── AVAILABLE DATA

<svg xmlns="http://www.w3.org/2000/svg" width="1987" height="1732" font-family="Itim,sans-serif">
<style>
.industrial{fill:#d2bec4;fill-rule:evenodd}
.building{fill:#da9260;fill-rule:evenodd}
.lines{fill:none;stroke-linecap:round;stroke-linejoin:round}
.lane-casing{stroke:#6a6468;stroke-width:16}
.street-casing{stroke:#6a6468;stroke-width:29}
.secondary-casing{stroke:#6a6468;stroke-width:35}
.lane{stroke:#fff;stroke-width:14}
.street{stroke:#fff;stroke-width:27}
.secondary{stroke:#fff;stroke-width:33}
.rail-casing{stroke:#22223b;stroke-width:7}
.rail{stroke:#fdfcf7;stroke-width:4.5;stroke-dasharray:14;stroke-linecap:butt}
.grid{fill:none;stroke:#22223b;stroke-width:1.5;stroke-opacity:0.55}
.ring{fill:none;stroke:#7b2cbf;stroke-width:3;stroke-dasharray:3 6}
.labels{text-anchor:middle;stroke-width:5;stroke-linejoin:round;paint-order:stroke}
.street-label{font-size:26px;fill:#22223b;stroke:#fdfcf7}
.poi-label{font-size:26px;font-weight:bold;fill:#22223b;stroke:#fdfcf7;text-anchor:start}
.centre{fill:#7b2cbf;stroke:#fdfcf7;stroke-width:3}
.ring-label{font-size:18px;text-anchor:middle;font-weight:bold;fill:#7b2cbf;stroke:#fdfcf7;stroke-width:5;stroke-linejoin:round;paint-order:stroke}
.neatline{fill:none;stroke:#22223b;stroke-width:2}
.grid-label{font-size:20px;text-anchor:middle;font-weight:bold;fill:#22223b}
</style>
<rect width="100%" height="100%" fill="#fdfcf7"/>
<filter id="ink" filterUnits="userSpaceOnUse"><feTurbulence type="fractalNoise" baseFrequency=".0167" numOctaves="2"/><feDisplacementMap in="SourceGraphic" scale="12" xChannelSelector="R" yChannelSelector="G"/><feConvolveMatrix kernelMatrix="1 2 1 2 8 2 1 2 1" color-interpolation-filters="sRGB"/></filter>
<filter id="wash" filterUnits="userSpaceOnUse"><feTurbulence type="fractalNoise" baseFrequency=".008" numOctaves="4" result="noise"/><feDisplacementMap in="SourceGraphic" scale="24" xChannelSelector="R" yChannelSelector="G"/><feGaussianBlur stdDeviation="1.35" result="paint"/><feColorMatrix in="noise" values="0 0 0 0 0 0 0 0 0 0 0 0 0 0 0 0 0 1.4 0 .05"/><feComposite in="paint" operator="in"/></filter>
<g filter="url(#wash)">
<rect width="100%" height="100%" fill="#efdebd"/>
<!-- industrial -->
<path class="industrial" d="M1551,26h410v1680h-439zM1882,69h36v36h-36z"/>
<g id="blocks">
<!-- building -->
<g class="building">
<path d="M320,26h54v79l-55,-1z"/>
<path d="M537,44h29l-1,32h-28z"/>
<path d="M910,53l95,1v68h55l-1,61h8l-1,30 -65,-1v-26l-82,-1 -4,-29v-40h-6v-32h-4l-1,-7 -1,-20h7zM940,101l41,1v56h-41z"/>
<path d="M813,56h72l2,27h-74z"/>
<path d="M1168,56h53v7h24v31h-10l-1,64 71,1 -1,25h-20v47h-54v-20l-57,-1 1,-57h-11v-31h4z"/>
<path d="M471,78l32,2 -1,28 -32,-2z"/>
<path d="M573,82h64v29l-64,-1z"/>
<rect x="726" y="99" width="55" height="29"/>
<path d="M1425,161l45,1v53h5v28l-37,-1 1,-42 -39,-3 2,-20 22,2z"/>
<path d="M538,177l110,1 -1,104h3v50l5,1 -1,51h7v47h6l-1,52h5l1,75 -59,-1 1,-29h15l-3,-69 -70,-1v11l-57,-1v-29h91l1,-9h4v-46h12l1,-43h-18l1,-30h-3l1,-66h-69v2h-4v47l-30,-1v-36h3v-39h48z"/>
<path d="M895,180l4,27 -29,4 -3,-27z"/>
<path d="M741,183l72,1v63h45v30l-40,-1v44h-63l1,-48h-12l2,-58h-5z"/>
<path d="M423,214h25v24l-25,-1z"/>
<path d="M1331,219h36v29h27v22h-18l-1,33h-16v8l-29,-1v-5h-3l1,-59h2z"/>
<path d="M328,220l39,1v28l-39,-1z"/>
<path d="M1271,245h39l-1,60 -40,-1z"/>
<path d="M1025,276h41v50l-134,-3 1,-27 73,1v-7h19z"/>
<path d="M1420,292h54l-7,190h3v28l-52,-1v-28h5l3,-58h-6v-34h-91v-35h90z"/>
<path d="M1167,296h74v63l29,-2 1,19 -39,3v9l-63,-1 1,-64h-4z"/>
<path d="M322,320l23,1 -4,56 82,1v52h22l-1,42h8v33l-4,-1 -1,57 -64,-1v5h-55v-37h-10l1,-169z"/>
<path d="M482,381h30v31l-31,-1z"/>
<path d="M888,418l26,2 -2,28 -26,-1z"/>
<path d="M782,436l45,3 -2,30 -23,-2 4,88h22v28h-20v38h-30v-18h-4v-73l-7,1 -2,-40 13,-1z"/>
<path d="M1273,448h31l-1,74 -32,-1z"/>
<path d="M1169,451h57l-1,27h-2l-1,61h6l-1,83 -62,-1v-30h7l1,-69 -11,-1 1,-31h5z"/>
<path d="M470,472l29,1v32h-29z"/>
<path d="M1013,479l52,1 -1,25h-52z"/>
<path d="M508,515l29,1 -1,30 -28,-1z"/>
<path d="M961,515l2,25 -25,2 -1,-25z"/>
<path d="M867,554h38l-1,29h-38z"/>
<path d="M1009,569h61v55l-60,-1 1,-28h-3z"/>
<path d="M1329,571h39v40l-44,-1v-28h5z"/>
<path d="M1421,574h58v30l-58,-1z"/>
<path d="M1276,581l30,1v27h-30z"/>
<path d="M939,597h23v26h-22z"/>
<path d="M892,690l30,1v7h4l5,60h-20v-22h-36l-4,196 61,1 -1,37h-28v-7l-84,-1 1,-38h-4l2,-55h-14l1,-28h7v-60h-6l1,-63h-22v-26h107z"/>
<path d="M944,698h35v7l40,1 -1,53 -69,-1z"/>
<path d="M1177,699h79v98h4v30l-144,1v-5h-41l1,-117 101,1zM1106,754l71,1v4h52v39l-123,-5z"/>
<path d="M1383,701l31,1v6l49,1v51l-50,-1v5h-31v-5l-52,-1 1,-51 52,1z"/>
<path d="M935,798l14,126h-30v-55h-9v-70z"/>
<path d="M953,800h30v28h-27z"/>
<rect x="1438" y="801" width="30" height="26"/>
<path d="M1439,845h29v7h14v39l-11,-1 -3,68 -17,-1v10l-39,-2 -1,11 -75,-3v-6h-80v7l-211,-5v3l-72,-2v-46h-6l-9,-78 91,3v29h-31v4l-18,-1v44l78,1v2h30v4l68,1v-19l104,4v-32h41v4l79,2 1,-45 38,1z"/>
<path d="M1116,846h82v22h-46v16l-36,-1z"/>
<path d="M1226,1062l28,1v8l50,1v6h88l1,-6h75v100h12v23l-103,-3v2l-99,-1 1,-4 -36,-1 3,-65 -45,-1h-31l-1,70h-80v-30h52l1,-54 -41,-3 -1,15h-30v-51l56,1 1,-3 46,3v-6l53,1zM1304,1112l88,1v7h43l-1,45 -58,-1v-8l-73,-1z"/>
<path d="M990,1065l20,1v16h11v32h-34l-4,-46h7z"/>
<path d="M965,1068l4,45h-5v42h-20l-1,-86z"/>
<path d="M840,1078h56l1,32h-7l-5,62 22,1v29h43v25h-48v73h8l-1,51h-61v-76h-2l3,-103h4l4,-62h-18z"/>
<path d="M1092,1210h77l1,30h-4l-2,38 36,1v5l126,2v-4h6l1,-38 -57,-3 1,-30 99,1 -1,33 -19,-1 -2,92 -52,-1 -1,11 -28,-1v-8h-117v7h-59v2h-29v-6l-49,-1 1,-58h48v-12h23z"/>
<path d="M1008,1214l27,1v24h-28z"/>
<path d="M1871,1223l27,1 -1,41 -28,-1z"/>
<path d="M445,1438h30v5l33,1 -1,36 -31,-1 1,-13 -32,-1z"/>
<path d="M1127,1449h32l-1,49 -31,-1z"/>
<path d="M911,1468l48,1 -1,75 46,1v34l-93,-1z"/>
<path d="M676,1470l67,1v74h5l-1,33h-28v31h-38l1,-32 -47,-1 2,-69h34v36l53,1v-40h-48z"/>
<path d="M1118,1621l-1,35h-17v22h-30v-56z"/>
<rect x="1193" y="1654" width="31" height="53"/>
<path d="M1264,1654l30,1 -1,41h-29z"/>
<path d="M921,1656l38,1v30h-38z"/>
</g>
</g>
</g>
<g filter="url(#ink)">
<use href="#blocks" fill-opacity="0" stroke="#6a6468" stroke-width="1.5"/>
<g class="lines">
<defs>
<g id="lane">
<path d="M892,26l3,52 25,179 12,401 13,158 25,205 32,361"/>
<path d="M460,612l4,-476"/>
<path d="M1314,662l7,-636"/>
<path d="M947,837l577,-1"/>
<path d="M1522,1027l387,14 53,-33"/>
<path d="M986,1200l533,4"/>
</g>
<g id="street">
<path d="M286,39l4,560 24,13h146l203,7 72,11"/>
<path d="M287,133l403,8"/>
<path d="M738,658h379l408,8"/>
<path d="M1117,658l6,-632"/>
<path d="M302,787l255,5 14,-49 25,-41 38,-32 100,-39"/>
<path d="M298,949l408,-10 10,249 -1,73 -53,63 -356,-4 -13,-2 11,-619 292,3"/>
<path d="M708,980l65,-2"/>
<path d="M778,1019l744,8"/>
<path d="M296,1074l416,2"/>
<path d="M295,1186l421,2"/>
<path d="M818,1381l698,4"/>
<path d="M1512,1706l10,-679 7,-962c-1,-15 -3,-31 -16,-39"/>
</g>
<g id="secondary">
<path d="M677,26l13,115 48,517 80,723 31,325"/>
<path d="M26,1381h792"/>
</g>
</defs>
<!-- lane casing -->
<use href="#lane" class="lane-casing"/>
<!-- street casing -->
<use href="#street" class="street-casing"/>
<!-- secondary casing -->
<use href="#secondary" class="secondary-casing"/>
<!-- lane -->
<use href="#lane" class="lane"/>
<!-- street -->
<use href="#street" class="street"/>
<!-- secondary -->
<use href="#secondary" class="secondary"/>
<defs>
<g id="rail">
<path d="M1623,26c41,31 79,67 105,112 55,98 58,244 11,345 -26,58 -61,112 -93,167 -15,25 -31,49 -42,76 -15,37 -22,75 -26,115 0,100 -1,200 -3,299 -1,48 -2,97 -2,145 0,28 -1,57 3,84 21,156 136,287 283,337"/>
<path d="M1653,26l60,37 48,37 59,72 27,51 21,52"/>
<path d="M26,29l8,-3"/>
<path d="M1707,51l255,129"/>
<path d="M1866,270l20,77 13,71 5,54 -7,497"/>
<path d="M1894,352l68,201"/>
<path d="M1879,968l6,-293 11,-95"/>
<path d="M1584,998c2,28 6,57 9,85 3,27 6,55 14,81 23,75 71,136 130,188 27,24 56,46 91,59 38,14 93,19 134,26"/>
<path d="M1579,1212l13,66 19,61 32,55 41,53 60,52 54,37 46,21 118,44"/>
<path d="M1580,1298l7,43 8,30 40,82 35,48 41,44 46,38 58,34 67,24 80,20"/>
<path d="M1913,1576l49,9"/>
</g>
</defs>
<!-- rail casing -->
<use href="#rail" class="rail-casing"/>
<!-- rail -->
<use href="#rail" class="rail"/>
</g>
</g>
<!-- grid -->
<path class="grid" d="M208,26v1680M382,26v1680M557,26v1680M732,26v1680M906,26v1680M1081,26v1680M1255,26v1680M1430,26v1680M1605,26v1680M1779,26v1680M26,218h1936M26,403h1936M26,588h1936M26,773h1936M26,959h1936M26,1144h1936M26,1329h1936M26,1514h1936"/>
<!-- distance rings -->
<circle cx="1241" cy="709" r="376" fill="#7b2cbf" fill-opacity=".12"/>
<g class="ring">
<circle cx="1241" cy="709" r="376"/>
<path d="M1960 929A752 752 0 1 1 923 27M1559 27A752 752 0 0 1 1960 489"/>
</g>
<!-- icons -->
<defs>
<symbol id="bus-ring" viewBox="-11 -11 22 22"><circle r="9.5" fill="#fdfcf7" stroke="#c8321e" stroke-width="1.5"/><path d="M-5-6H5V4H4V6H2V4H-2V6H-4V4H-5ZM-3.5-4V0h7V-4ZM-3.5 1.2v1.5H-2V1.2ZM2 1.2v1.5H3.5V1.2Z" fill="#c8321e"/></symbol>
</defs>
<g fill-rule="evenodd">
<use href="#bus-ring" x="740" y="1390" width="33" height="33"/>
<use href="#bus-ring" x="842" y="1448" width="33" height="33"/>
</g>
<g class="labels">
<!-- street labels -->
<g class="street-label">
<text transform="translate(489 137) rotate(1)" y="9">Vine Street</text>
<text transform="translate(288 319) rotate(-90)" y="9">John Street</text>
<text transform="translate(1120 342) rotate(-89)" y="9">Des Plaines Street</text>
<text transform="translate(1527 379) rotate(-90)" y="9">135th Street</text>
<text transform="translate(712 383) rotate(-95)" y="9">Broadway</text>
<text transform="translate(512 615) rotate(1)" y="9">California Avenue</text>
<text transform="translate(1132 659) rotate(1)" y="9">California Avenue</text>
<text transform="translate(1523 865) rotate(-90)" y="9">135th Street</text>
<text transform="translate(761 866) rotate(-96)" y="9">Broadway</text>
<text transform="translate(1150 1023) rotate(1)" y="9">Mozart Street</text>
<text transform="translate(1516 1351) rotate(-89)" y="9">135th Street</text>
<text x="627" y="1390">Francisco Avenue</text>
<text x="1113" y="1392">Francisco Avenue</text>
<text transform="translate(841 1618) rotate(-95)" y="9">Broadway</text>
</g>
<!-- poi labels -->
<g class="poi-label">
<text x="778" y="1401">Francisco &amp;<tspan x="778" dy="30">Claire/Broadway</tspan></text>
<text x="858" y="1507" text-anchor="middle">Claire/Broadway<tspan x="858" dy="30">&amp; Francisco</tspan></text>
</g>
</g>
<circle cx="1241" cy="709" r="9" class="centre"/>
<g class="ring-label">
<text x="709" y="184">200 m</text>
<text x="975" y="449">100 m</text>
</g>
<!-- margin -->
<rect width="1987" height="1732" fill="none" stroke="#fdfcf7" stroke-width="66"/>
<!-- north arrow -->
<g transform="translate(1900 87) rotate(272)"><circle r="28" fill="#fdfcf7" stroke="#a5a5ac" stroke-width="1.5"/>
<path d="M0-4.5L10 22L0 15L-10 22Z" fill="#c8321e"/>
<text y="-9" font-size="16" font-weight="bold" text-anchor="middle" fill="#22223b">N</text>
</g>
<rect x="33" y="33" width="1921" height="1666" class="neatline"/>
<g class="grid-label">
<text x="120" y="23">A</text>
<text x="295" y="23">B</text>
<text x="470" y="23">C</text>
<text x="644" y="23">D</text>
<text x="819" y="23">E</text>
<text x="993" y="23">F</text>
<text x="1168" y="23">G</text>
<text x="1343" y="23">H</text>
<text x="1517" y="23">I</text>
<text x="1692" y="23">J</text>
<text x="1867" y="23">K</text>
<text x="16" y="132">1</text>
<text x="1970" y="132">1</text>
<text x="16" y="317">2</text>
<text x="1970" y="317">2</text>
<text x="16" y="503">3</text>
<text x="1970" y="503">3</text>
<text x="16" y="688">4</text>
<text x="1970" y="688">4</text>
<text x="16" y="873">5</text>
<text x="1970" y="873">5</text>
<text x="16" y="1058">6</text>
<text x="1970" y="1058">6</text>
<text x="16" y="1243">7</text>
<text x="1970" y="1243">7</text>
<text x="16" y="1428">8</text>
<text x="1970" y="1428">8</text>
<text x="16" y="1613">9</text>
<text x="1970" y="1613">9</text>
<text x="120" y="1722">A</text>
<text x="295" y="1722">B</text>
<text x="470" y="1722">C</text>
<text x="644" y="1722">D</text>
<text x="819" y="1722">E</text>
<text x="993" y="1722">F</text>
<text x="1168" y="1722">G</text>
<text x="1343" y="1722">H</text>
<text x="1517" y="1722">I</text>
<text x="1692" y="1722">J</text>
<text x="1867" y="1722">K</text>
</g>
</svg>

────

> _WHAT TO DO_
Please give the number of lines above containing "type" and nothing else.

> _REPLY TO THE EXERCISE_
2